LONDON/NEW YORK (Reuters) - Brent crude oil prices hit $108 a barrel for the first time since 2008 on Monday on fears that spiraling violence in Libya could lead to wider supply disruptions from the OPEC member.
U.S. oil prices led the rally to jump by more than $5, the most in over two years, as traders also rushed to cover short positions in the key Brent/WTI spread, which had blown out to a record $16 a barrel. The April spread narrowed to $10 during the day, but widened to over $12 in after-hours trade.
The focus was on deadly clashes in Libya, where one oil firm was shutting down some 100,000 barrels per day (bpd) of production and others evacuated staff. The leader of the Al-Zuwayya tribe threatened oil exports to the West would be cut off unless authorities stopped violence.
“The market is on edge about the potential for Middle East and North Africa supply disruptions,” said Mike Wittner, head of commodities research, Americas, at Societe Generale.
“If you’ve got reports that actual disruptions are starting to occur, it’s going to have a supportive impact. A lot of it is high-quality crude and that is important as well.”
The increasingly violent protests that appeared to put Muammar Gaddafi’s four decades of rule in jeopardy were the realization of weeks of mounting concerns that Egypt-inspired unrest would seep into nearby oil producers.
Brent oil futures, which have climbed more than $10 this year largely due to the increasing geopolitical risk premium, jumped $3.22 a barrel, or 3.2 percent, to settle at $105.74 a barrel. They jumped another $2 to trade as high as $108 in after-hours dealing, the highest since September 4, 2008.
The March U.S. crude oil contract, which expires on Tuesday, surged $5.22 a barrel to trade at $91.42 a barrel in late-afternoon activity -- the highest in two weeks.
Overall trading volume was less than one-third the 30-day average due to the U.S. Presidents Day holiday, and the U.S. market won’t issue an official settlement until Tuesday.
The more-active April contract jumped as much as $5.75 to a high of $95.47 a barrel, at one point narrowing the Brent/WTI contract by nearly $3 to $10 a barrel as traders covered short positions built up as the spread ballooned from about $3 in January to a low of $16 last week.
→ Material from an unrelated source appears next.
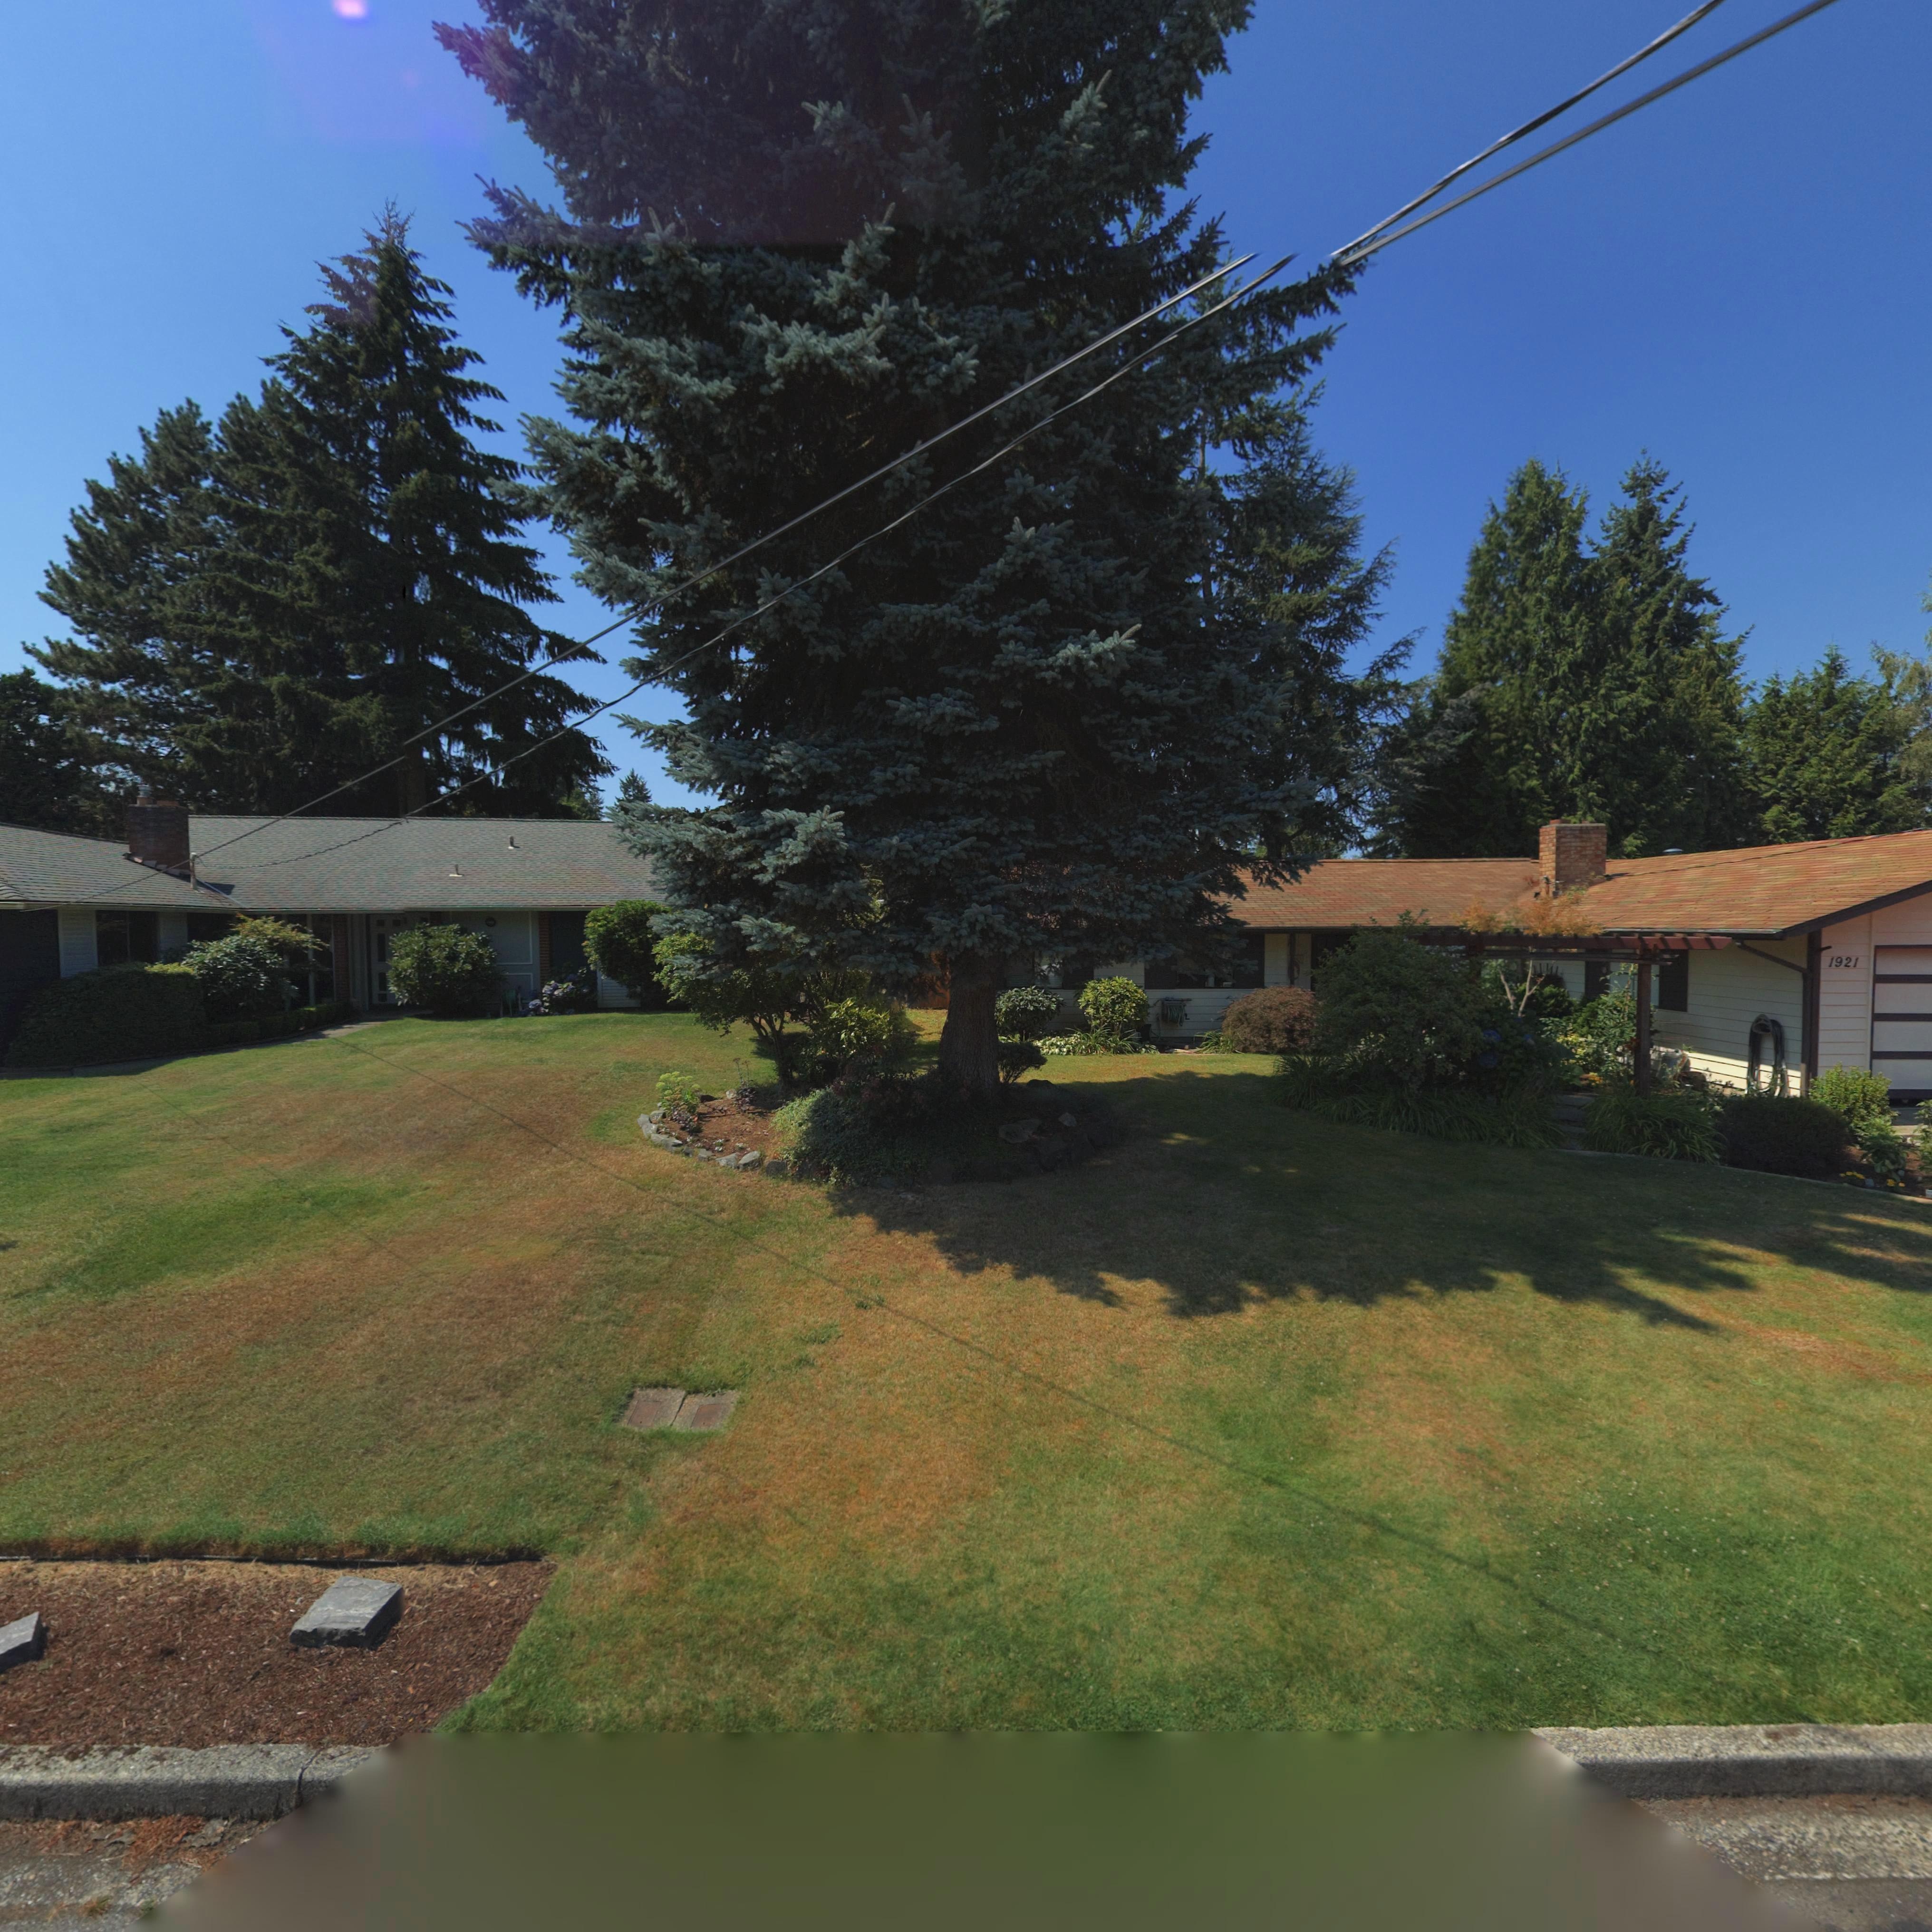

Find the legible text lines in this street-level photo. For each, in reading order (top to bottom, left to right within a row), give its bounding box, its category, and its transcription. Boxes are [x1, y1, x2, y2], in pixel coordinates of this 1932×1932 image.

[1827, 956, 1860, 968] StreetNumber: 1921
Brent’s after-hours rally forced the spread back out to $12.40 a barrel.
In Libya, scores were killed in anti-government protests as one of the region’s bloodiest revolts hit Tripoli for the first time, while army units defected to the opposition and Gaddafi’s son vowed to fight to the last man standing.
On Sunday, Shaikh Faraj al Zuway, the leader of the Al-Zuwayya tribe in eastern Libya, told Al Jazeera: “We will stop oil exports to Western countries within 24 hours” should the violence not stop.
Ninety percent of Libyan oil exports come from the eastern region of Cyrenaica, epicenter of the revolt, and unrest there could pose a graver threat to oil supplies than in other nations if separatists target infrastructure and look for a bigger slice of revenues, analysts say.
“Libya is a significant producer and exporter of good quality crude oil, and threats by the tribal leader to stop production are worrisome,” said Christophe Barret, an oil analyst at Credit Agricole Corporate and Investment Bank.
Wintershall, the oil and gas exploration arm of BASF AG BASF.DE, said on Monday it was winding down Libyan oil production of as much as 100,000 barrels per day (bpd), about 6 percent of output in Africa’s No. 3 producer.
Other companies, including Royal Dutch Shell Plc (RDSa.L), ENI (ENI.MI) and OMV (OMVV.VI) said production was proceeding normally, but they were withdrawing expatriate staff. The United States has ordered all nonemergency personnel to leave Libya.
A wave of popular unrest in North Africa and the Middle East has already toppled long-time leaders in Tunisia and Egypt, and traders are watching events carefully in other members of the Organization of the Petroleum Exporting Countries (OPEC) for signs of escalating tension.
While protests continued in Bahrain and Yemen, the greater fear was that discontent among majority Shi‘ites in Bahrain who are protesting against the Sunni government might spread to Saudi Arabia’s own Shi‘ite minority -- who mostly live in the eastern province, the source of the kingdom’s oil wealth.
“The biggest concern is current contagion spreading to Saudi Arabia,” said Michael Hewson, a market analyst at CMC Markets, adding that “markets hate uncertainty and will act first, think later.”
The turmoil is complicating OPEC’s effort to maintain a stable oil price, with ministers gathering for a producer-consumer conference in Riyadh seeking to keep the focus on fundamentals rather than geopolitical risk.
“We’re much more focused on how the market balance is -- is it sufficiently supplied? And the answer is ‘yes, abundantly.’ Therefore, does the situation warrant any kind of intervention? I don’t think so,” said Deputy Saudi Oil Minister Prince Abdulaziz bin Salman Al-Saud.
He also reiterated the long-held Saudi view that $70 to $80 was the fair price for oil.